PROBLEM TO WORK ON => Show each line in the items below that contains the word "CERVEZA", copying the whole line.
....
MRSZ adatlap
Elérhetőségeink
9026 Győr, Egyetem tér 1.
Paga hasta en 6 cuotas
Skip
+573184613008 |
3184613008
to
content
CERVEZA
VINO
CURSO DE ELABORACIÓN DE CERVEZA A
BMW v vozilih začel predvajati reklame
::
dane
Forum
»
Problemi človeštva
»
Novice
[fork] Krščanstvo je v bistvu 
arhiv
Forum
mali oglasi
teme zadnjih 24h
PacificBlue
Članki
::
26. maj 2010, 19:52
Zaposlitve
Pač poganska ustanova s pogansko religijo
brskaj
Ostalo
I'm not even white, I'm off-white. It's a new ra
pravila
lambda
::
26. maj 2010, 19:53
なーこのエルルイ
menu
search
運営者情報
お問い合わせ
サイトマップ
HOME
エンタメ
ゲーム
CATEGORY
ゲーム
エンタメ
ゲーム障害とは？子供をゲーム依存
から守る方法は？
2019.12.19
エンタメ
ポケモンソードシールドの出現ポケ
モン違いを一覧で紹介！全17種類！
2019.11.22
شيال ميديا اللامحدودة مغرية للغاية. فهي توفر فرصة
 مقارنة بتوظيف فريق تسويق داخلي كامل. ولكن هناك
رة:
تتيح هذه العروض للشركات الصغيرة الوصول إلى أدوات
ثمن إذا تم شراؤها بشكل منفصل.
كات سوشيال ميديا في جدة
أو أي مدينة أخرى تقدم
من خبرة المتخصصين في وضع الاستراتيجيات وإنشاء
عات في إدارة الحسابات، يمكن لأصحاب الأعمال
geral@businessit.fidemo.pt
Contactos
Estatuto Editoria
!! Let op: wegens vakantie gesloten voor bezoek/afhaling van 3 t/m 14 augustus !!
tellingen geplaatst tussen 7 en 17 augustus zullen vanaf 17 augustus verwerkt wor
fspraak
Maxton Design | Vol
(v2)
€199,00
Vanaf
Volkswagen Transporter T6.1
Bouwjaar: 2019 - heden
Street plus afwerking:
....
OUTPUT BELOW =>
CERVEZA
CURSO DE ELABORACIÓN DE CERVEZA A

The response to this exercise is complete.